What the task requires: Reproduce the records below, replacing "Mt Whitney" with "Mount Whitney" and keeping everything else the same.

START Given records

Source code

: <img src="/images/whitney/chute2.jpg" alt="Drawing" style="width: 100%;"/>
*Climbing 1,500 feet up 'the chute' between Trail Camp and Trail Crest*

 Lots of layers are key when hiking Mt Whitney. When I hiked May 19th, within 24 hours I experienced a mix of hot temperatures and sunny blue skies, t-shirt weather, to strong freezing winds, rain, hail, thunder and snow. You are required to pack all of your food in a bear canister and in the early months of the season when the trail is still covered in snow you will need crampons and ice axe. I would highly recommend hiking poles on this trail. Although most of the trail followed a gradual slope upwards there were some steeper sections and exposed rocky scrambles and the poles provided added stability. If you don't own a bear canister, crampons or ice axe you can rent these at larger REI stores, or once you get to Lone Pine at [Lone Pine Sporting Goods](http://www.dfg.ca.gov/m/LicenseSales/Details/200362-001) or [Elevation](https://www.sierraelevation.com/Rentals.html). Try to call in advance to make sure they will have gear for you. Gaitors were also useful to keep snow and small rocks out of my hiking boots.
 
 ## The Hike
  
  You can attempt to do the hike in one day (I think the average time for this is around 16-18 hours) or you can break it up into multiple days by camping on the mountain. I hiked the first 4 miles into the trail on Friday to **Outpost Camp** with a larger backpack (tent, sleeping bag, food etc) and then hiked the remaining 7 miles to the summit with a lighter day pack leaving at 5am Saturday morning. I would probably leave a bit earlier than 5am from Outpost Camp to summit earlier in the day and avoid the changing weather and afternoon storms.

END Given records

Task solution:
Source code

: <img src="/images/whitney/chute2.jpg" alt="Drawing" style="width: 100%;"/>
*Climbing 1,500 feet up 'the chute' between Trail Camp and Trail Crest*

 Lots of layers are key when hiking Mount Whitney. When I hiked May 19th, within 24 hours I experienced a mix of hot temperatures and sunny blue skies, t-shirt weather, to strong freezing winds, rain, hail, thunder and snow. You are required to pack all of your food in a bear canister and in the early months of the season when the trail is still covered in snow you will need crampons and ice axe. I would highly recommend hiking poles on this trail. Although most of the trail followed a gradual slope upwards there were some steeper sections and exposed rocky scrambles and the poles provided added stability. If you don't own a bear canister, crampons or ice axe you can rent these at larger REI stores, or once you get to Lone Pine at [Lone Pine Sporting Goods](http://www.dfg.ca.gov/m/LicenseSales/Details/200362-001) or [Elevation](https://www.sierraelevation.com/Rentals.html). Try to call in advance to make sure they will have gear for you. Gaitors were also useful to keep snow and small rocks out of my hiking boots.
 
 ## The Hike
  
  You can attempt to do the hike in one day (I think the average time for this is around 16-18 hours) or you can break it up into multiple days by camping on the mountain. I hiked the first 4 miles into the trail on Friday to **Outpost Camp** with a larger backpack (tent, sleeping bag, food etc) and then hiked the remaining 7 miles to the summit with a lighter day pack leaving at 5am Saturday morning. I would probably leave a bit earlier than 5am from Outpost Camp to summit earlier in the day and avoid the changing weather and afternoon storms.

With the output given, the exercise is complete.